ヴィーテ姫「しかし……存在そのものをデリートしてしまっては意味が無い。この世界と次元ネジを切り離すには、その英霊たちの力は必要不可欠です。大量に呼ばれたのは、それが理由のはず」

 

白い魔術師「……その次元ネジの力は凄まじいね。英霊の記憶にすら干渉するなんて」

 

ヴィーテ姫「いえ、私は次元ネジに、そのような力があるなんて全く存じていませんでした。もちろんフィーネも」

 

フィーネ「度重なる襲撃によって得たものか、または全く違う異世界に触れたことでの変化か。それとも──()()()()()が、次元ネジに何か施したか」

 

白い魔術師「いずれにせよ、今の我々では手の打ちようがないわけだ。
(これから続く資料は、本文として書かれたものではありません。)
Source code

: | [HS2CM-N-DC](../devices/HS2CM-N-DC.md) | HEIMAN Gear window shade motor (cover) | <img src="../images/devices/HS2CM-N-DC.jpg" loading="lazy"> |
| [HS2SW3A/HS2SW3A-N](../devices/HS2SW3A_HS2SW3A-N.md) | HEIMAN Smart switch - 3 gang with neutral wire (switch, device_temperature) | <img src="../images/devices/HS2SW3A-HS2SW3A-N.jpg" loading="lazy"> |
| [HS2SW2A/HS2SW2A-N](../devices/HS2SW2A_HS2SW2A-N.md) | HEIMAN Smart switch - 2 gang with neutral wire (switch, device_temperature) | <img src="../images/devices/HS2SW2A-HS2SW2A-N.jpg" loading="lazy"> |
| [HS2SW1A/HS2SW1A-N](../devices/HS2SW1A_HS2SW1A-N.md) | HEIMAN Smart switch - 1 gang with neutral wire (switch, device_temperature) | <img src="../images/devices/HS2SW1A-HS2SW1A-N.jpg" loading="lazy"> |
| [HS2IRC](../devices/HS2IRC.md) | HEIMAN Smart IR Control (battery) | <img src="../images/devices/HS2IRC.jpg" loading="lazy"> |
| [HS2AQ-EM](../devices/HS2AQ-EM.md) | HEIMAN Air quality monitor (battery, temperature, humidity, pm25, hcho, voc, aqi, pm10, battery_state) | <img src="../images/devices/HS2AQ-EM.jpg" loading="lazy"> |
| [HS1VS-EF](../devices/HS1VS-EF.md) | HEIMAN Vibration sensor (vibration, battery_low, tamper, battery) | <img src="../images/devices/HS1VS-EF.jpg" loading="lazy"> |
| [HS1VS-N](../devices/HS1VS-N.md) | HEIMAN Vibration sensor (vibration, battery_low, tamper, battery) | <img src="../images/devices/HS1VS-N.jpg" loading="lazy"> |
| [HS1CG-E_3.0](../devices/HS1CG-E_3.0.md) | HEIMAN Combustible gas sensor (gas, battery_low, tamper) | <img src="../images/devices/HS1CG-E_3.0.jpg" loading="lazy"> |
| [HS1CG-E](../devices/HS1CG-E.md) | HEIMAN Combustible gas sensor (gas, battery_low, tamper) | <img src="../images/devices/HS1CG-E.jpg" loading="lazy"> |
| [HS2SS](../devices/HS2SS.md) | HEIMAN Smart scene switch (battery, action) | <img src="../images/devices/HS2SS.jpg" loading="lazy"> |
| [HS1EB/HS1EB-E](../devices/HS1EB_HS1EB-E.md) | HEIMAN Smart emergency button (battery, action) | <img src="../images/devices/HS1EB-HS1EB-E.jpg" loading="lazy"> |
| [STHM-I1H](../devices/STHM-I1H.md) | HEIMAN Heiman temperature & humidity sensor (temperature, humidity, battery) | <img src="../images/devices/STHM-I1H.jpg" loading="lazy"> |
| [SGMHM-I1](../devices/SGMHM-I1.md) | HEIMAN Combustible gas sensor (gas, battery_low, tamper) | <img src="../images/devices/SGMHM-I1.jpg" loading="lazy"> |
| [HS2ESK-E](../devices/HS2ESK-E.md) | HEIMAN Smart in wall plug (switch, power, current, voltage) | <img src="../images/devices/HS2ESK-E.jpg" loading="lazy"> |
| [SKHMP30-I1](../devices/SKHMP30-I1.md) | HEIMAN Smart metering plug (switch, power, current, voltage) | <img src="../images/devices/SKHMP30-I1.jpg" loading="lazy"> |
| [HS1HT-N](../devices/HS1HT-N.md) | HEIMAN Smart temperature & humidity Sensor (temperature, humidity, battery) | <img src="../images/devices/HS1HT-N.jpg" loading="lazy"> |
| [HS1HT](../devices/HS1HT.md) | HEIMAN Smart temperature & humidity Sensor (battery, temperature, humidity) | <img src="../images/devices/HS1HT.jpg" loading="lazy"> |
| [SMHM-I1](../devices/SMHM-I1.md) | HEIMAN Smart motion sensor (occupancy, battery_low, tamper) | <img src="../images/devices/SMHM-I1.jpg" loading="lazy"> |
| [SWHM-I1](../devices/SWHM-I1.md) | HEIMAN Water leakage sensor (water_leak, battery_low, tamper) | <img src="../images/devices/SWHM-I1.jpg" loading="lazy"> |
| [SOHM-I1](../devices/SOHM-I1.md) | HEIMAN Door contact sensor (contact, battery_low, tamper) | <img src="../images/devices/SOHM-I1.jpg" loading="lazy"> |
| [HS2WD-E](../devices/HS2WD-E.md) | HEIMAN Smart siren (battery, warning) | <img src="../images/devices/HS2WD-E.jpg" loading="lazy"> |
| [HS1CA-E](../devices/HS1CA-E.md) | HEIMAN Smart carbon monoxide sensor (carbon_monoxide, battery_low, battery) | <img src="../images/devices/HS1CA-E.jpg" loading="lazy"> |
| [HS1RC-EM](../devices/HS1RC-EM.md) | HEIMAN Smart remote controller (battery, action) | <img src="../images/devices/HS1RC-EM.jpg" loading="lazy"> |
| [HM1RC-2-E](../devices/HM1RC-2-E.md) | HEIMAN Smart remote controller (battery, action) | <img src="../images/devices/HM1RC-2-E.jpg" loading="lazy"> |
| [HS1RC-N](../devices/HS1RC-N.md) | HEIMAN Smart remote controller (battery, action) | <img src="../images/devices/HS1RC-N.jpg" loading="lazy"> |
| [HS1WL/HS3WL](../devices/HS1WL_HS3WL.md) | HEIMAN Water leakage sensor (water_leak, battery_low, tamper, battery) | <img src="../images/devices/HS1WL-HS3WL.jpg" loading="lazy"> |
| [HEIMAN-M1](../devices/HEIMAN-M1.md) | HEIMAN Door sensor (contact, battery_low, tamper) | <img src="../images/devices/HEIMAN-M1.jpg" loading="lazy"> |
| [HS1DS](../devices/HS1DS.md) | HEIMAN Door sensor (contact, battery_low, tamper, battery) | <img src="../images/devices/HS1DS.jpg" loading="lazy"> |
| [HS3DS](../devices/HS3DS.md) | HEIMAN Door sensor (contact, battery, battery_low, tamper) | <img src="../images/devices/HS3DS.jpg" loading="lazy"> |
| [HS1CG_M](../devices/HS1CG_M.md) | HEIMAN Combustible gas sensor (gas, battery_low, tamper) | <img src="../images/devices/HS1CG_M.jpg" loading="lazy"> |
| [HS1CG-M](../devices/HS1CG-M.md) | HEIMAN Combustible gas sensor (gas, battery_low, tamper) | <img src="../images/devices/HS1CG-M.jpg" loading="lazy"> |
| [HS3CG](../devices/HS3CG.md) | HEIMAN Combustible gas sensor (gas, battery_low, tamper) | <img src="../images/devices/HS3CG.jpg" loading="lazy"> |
なんとか彼らに干渉して、誘導するしかないようだね」

 

 

 

ヴィーテ姫「ところで……あの青いヘボットは……」

 

フィーネ「……わからない。周回で誕生したものと考えるのが妥当だが、あれは恐らく……」

 

白い魔術師「次元ネジの歪みを直す存在の片方か。だったら彼を頼れば……」

 

 

ヴィーテ姫「いえ、彼は、あのヘボットは──

()()()()()()()()()()()()()なのです」

 




※今回のお話しには、やりたい放題要素が詰まっていました。